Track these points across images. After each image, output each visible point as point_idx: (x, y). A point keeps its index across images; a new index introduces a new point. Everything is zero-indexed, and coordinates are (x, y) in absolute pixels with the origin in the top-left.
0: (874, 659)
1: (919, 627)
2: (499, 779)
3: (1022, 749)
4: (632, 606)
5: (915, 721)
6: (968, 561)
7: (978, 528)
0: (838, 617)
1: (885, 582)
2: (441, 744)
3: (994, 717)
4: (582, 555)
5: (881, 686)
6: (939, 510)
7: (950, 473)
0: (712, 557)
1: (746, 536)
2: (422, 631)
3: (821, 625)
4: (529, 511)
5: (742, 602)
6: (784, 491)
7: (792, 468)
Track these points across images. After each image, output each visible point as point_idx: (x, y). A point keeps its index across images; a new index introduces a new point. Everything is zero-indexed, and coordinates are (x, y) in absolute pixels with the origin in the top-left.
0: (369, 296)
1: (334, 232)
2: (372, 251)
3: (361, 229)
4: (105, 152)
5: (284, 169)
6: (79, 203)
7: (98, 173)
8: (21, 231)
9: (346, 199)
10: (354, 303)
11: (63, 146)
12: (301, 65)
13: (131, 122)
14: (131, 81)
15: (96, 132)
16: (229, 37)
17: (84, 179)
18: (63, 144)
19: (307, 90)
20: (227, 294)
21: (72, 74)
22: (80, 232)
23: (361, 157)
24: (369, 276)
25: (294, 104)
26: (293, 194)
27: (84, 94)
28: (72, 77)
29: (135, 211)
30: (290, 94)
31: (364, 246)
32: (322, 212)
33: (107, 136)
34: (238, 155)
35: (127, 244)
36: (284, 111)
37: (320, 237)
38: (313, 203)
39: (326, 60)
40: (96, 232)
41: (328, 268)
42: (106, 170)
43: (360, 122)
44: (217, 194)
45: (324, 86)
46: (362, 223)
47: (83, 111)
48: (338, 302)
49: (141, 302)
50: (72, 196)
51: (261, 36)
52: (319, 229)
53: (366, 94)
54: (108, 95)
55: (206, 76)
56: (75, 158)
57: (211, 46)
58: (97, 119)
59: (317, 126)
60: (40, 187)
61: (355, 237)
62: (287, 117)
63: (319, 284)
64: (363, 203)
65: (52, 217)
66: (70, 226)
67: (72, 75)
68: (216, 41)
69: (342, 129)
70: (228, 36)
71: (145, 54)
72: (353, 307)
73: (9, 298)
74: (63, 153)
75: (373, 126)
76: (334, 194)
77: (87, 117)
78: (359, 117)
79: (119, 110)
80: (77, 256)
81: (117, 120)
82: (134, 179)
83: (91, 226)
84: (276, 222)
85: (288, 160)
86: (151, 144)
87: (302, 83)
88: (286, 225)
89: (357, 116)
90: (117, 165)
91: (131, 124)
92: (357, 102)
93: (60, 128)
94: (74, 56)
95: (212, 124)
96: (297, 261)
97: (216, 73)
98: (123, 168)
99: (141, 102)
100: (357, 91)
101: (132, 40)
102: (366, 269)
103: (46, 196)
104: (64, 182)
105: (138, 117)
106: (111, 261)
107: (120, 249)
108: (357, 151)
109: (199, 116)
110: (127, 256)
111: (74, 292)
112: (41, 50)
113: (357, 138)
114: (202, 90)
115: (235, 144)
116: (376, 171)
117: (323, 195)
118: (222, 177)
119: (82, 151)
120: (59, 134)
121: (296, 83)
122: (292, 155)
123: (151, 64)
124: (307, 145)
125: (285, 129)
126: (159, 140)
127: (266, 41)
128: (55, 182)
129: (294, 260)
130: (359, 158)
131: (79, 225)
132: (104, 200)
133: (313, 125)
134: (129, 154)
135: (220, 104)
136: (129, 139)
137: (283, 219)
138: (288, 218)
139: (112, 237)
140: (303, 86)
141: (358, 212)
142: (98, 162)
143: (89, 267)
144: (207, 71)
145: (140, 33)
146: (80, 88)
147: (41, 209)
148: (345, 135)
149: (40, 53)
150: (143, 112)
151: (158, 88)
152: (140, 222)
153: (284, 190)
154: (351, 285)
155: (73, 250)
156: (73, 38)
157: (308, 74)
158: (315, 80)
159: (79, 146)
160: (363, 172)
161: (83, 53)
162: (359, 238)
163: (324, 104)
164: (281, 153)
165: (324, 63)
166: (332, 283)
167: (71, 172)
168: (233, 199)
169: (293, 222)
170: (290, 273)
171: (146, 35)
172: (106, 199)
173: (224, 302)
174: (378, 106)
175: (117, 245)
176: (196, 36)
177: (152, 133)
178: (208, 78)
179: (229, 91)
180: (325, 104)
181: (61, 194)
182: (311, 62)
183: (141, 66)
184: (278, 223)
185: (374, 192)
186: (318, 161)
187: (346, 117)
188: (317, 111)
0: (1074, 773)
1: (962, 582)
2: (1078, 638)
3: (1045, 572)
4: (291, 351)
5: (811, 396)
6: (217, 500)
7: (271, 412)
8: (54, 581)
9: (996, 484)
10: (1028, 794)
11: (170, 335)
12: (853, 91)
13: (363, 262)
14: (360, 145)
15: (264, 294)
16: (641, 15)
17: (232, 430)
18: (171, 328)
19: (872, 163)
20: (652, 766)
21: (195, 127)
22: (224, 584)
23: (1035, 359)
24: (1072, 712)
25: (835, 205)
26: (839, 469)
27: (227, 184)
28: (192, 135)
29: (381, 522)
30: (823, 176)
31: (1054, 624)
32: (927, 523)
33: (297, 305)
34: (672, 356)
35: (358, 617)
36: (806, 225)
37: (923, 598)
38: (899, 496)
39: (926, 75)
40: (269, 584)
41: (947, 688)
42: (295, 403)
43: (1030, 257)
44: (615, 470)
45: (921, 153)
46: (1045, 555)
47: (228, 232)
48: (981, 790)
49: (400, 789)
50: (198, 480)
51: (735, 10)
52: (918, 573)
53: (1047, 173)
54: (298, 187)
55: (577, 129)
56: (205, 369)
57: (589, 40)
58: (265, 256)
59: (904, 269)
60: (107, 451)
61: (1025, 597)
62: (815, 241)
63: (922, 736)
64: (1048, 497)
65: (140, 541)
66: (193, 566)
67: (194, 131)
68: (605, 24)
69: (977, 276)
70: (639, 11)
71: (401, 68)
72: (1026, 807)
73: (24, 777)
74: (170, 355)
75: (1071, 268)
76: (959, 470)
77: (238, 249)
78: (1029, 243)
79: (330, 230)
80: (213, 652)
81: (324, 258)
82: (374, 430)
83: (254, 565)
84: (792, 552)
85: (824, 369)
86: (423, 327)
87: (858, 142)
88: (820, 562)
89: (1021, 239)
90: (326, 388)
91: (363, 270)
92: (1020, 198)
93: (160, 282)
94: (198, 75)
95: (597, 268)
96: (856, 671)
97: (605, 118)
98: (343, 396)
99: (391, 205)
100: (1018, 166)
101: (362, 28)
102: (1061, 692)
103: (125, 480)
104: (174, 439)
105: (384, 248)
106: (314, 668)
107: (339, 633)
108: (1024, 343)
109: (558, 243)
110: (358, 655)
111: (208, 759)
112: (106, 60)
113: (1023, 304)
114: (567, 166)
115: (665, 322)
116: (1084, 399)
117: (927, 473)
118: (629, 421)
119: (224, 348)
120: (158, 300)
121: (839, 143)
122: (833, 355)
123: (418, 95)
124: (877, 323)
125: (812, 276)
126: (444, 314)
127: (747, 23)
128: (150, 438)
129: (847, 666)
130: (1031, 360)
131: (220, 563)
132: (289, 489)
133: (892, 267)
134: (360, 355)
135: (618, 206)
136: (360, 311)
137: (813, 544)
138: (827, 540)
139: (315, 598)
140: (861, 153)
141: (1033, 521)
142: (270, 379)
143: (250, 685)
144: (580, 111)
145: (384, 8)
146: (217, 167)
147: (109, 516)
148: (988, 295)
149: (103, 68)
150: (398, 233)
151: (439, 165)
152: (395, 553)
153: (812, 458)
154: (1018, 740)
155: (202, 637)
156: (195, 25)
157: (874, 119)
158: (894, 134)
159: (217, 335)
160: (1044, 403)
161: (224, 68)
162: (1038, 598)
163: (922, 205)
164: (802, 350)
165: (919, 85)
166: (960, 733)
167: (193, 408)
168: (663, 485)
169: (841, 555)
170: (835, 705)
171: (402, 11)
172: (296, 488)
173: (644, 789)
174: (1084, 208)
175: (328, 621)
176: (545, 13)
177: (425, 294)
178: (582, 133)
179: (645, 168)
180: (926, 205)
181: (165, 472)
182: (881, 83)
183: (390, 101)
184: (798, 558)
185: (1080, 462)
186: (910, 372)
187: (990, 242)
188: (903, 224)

• • • • •

• WHAT YOU ARE ASKED TO DO
Retype exactly the lines of the data above that fall between the line with "19: (307, 90)" and the line with "75: (373, 126)", inclusive, and add nothing.

• SOLUTION FOR THIS EXERCISE
19: (307, 90)
20: (227, 294)
21: (72, 74)
22: (80, 232)
23: (361, 157)
24: (369, 276)
25: (294, 104)
26: (293, 194)
27: (84, 94)
28: (72, 77)
29: (135, 211)
30: (290, 94)
31: (364, 246)
32: (322, 212)
33: (107, 136)
34: (238, 155)
35: (127, 244)
36: (284, 111)
37: (320, 237)
38: (313, 203)
39: (326, 60)
40: (96, 232)
41: (328, 268)
42: (106, 170)
43: (360, 122)
44: (217, 194)
45: (324, 86)
46: (362, 223)
47: (83, 111)
48: (338, 302)
49: (141, 302)
50: (72, 196)
51: (261, 36)
52: (319, 229)
53: (366, 94)
54: (108, 95)
55: (206, 76)
56: (75, 158)
57: (211, 46)
58: (97, 119)
59: (317, 126)
60: (40, 187)
61: (355, 237)
62: (287, 117)
63: (319, 284)
64: (363, 203)
65: (52, 217)
66: (70, 226)
67: (72, 75)
68: (216, 41)
69: (342, 129)
70: (228, 36)
71: (145, 54)
72: (353, 307)
73: (9, 298)
74: (63, 153)
75: (373, 126)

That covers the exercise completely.